I don’t want this to define me, I don’t want this to impact my life in a negative way, I want to win this struggle, I want to conquor.

I descended from fucking bad ass vikings- it’s not in my blood to be labeled as weak.

You never heard of weak vikings, never heard of a viking who whined and complained when all they wanted to do was roll into the fetal position on their yoga mat, you know what they did? they powered through, and got shit done.

Why can’t I do that?

Usually I can grin and bear it- but today I just felt…

different,

I don’t know, emotional? extra depressed? Who knows.

Vikings also raped a lot of women and destroyed a lot of stuff. But right now if I viking was to take a yoga class, I am guessing they wouldn’t hijack and burn the yoga studio down…

I would like to say “no fucks were given today”

But I didn’t really feel that until I was in bed with my blanket over my head, blocking out reality.

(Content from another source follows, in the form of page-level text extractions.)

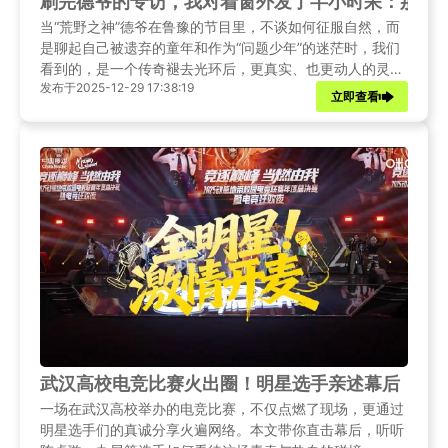
刷完德爷的专访，我对着窗外发了半小时呆：那个
当“荒野之神”德爷在鲁豫的节目里，不谈如何征服自然，而
是聊起自己被遗弃的童年和作为“问题少年”的迷茫时，我们
看到的，是一个传奇褪去光环后，更真实、也更动人的灵魂
发布于2025-12-29 17:38:19
跋涉。
立即查看
武汉高校电竞比赛火出圈！明星选手亲述幕后，这
一场在武汉高校举办的电竞比赛，不仅点燃了现场，更通过
明星选手们的真诚分享火遍网络。本文带你直击幕后，听听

Once I finally comforted and cooed my mind- reassuring myself that yes, health first, education second, I could finally doze off and forget about the pain temporarily.

I never liked “giving up” but in today’s situation I have to keep reminding myself that taking care of myself is not giving up.

I am still figuring this out, maybe I am missing some important pieces to my puzzle, but this is my journey.

Just happens to be that my journey includes a lot of bathroom breaks.